What you need to do
Return every line from the records below with the string "evenodd".

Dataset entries
▼▼▼
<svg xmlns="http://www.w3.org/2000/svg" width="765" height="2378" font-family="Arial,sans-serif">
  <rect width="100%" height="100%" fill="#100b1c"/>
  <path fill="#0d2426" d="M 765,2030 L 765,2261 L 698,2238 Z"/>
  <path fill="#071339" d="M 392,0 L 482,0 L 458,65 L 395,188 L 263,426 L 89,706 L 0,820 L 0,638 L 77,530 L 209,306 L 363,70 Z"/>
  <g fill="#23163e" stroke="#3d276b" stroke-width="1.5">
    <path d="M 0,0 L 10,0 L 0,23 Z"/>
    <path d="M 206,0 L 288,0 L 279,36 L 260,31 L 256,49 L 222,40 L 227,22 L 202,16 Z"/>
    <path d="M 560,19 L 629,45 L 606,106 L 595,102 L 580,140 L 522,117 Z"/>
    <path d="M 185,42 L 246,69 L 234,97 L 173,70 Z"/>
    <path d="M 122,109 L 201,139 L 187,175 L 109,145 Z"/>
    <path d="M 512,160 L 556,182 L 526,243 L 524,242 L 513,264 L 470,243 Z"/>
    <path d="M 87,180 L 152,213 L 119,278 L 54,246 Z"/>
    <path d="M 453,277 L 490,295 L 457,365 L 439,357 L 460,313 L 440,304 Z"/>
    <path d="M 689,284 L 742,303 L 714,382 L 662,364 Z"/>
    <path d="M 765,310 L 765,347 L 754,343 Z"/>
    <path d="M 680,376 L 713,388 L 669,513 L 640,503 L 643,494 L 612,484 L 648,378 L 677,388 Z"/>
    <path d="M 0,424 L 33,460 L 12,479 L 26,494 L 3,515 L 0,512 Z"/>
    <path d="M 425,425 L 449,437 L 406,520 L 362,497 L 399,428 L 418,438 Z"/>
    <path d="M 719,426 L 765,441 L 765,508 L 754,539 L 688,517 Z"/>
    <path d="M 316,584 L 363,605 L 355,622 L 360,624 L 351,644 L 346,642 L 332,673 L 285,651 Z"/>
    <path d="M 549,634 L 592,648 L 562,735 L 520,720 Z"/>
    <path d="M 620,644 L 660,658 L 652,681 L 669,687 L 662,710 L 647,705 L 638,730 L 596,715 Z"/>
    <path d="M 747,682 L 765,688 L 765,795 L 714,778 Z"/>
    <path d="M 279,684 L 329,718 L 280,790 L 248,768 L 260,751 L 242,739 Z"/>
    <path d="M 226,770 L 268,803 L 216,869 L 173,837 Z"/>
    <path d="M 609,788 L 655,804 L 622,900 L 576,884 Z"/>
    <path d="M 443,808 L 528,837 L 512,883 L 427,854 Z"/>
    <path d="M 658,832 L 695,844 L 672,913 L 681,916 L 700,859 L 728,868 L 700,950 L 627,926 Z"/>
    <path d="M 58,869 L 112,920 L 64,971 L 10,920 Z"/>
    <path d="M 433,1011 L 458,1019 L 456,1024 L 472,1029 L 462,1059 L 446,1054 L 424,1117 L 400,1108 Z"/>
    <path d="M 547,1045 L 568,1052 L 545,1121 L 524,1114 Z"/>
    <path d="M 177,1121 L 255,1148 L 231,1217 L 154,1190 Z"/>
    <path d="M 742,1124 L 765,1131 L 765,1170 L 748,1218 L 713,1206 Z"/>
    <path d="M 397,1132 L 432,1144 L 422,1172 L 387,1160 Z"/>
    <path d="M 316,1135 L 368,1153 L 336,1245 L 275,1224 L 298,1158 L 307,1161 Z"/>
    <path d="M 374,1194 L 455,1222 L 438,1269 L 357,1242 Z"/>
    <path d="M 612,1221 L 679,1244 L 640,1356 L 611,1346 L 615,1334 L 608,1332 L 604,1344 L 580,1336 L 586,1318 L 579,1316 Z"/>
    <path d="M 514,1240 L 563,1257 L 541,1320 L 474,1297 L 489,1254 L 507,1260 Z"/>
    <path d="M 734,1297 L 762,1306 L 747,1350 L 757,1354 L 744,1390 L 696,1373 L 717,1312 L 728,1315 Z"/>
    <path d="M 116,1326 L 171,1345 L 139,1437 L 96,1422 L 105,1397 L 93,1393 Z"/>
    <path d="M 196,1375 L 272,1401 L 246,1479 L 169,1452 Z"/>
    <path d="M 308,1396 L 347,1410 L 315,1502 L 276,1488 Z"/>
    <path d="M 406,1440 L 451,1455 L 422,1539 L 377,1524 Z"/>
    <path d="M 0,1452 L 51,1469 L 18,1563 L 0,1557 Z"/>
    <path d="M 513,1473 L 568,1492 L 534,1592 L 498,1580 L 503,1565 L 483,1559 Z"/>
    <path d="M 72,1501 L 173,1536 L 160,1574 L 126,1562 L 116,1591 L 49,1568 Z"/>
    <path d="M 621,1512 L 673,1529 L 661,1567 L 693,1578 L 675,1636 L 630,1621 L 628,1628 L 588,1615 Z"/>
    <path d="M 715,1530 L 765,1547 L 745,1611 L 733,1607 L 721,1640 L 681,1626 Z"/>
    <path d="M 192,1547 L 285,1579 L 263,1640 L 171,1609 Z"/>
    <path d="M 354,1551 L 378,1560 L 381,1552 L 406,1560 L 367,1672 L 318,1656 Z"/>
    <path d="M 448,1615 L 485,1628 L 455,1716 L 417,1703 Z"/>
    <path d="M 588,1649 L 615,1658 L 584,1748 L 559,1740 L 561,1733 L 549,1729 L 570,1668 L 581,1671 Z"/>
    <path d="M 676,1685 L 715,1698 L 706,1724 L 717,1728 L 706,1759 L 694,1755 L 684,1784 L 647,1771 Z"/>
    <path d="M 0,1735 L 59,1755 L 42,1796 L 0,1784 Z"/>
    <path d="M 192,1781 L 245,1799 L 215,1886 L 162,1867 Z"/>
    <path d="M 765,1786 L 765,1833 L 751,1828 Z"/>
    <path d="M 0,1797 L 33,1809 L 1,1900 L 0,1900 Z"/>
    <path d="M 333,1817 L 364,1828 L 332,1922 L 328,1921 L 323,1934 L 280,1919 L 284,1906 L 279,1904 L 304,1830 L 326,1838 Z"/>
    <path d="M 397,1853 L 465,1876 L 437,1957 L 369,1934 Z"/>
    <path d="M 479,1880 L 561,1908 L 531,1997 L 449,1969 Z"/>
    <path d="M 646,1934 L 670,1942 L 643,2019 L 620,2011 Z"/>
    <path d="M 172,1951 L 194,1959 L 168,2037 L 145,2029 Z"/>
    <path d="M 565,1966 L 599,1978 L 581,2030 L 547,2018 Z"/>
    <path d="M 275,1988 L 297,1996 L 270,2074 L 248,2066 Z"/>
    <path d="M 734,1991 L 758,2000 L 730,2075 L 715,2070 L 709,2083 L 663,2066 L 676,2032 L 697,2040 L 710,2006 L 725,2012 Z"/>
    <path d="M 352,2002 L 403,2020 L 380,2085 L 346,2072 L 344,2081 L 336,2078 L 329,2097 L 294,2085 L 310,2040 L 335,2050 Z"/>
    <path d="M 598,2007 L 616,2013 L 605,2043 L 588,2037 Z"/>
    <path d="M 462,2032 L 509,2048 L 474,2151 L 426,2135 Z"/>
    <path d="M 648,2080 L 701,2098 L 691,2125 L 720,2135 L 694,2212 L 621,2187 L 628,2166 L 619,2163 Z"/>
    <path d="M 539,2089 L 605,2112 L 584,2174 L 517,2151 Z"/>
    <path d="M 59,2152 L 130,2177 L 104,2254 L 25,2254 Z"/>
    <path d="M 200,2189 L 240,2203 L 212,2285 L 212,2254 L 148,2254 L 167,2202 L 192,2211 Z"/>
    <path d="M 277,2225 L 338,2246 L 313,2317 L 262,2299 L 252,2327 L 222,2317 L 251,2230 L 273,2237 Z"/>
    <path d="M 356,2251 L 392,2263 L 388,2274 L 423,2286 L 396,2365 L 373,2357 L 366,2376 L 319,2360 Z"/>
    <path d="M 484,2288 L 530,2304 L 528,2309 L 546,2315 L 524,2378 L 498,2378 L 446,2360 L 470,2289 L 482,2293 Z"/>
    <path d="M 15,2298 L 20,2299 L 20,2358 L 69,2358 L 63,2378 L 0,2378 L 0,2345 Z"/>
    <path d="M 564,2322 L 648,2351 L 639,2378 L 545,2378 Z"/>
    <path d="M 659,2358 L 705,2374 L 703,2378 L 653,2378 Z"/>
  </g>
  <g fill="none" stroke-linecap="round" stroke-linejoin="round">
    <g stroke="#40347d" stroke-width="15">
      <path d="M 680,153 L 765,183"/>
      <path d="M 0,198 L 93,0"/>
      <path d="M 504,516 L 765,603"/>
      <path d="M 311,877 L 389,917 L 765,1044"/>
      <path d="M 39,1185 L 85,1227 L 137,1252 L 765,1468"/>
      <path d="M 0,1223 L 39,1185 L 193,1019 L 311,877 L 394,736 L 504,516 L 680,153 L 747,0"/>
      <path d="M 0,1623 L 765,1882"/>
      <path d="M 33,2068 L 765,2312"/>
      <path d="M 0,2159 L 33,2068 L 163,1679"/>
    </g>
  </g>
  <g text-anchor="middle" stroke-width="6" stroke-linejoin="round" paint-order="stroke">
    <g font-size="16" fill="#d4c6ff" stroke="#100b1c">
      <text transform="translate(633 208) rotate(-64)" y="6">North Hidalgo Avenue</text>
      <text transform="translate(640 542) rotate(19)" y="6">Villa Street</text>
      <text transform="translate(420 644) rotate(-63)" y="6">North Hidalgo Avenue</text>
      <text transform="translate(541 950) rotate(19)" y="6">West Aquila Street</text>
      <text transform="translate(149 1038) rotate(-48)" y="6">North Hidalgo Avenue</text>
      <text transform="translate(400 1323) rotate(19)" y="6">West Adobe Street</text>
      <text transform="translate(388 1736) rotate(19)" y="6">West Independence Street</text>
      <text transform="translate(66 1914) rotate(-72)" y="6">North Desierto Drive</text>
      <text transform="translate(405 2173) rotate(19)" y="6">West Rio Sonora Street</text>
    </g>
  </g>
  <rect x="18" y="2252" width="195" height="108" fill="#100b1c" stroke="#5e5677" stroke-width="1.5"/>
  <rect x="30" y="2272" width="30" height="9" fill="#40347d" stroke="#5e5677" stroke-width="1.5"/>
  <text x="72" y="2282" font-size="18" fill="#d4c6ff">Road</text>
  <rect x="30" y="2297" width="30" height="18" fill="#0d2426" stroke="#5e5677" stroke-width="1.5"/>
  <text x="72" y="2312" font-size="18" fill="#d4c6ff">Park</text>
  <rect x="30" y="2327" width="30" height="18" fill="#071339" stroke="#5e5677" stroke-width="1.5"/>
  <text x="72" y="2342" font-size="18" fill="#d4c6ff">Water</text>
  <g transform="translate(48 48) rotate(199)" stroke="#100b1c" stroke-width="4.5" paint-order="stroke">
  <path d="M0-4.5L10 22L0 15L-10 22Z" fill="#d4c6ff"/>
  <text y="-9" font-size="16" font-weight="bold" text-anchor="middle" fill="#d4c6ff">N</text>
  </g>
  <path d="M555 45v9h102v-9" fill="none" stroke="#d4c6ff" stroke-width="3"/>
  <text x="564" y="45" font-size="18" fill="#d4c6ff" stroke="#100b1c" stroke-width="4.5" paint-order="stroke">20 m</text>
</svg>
▲▲▲
▼▼▼
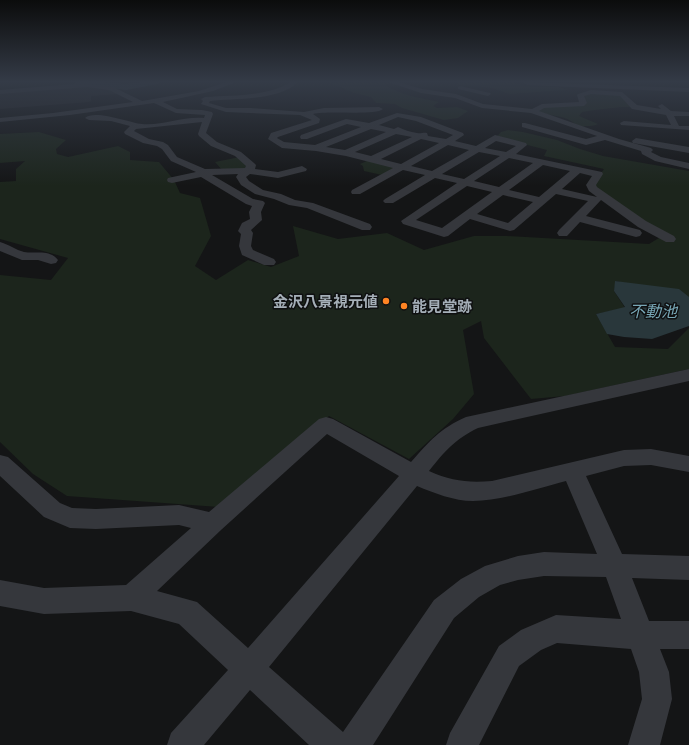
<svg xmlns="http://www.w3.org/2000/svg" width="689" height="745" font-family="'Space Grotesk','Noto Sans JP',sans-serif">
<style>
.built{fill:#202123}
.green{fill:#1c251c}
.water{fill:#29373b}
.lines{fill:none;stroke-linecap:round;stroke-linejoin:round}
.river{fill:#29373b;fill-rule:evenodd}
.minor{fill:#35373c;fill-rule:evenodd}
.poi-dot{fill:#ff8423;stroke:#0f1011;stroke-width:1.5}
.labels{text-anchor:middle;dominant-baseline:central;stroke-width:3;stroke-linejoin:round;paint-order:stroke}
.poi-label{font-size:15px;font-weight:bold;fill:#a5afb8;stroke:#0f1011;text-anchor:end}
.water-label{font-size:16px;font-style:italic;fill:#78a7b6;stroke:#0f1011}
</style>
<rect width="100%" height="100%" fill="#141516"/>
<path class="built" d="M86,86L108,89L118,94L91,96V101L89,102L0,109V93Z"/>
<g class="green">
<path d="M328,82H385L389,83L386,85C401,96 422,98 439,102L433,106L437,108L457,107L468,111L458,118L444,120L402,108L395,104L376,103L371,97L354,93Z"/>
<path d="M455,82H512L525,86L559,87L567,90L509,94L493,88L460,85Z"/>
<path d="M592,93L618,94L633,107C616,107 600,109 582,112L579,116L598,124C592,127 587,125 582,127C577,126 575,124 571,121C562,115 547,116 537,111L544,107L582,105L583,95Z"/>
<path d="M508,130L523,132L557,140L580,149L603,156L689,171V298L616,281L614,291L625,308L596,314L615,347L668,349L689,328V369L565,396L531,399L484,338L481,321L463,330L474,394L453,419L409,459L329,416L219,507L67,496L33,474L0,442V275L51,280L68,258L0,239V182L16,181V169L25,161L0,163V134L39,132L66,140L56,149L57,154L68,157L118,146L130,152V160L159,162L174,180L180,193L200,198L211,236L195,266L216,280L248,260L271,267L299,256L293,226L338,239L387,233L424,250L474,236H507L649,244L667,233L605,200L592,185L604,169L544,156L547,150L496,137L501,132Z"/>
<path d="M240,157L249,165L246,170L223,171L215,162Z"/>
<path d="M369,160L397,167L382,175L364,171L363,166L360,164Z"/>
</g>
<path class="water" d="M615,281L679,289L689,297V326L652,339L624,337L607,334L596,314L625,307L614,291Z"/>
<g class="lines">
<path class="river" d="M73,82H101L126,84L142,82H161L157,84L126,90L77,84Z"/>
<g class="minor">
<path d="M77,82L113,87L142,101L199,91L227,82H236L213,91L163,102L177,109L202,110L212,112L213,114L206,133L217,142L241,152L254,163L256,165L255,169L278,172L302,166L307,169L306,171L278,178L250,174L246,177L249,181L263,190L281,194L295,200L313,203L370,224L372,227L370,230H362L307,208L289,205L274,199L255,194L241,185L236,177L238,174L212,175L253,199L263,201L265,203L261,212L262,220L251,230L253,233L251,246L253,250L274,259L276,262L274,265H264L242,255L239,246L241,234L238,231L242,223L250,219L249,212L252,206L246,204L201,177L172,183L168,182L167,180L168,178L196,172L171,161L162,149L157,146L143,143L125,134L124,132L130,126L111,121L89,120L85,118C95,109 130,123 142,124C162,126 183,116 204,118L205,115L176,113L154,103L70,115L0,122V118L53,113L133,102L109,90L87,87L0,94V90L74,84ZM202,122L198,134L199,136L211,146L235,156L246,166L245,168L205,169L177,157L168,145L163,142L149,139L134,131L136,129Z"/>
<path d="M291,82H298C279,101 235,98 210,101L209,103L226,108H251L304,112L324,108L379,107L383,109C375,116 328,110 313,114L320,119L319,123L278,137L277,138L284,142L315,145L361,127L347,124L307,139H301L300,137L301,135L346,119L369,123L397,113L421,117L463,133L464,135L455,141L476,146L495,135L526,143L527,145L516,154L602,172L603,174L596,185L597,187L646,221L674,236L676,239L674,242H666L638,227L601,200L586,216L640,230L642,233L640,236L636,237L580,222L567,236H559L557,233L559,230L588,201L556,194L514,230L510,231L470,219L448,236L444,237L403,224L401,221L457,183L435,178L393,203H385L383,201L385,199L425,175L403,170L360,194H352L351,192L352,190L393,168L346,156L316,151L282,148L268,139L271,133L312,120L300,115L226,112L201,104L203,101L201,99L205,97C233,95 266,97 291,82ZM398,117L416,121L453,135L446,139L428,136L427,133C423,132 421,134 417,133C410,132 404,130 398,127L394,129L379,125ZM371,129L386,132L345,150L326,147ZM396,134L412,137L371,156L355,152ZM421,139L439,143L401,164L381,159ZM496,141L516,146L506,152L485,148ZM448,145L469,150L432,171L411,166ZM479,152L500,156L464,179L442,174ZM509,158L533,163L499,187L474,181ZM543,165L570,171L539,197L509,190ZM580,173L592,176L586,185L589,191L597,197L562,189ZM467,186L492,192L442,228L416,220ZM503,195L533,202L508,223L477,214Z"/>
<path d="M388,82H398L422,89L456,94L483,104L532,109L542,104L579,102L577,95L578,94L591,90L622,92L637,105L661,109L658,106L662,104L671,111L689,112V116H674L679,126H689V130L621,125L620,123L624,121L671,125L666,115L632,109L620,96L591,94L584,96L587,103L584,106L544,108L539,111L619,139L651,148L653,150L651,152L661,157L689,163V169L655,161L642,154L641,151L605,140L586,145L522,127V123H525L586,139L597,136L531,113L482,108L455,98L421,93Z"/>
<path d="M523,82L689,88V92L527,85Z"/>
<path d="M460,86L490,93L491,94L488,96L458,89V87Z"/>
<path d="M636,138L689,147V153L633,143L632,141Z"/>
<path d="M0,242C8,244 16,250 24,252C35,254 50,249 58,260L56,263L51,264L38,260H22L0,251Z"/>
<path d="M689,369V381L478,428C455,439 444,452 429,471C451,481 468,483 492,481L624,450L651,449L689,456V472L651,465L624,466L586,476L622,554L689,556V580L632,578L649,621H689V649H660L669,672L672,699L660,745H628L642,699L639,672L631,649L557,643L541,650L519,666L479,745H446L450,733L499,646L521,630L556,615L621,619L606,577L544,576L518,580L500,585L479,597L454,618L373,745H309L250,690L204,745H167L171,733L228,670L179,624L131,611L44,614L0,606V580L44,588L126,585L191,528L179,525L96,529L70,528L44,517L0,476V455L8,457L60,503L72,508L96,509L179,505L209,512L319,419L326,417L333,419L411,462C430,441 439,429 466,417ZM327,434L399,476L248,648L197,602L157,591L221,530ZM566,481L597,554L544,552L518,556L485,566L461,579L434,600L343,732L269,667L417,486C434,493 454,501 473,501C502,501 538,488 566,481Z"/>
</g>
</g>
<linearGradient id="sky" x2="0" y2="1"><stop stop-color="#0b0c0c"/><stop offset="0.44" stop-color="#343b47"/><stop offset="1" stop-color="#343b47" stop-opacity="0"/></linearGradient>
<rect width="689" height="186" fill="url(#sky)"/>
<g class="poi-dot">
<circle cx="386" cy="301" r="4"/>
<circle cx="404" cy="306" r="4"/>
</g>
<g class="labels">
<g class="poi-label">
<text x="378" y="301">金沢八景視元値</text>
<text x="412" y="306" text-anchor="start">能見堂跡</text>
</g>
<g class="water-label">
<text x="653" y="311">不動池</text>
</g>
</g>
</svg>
▲▲▲
Written solution
.river{fill:#29373b;fill-rule:evenodd}
.minor{fill:#35373c;fill-rule:evenodd}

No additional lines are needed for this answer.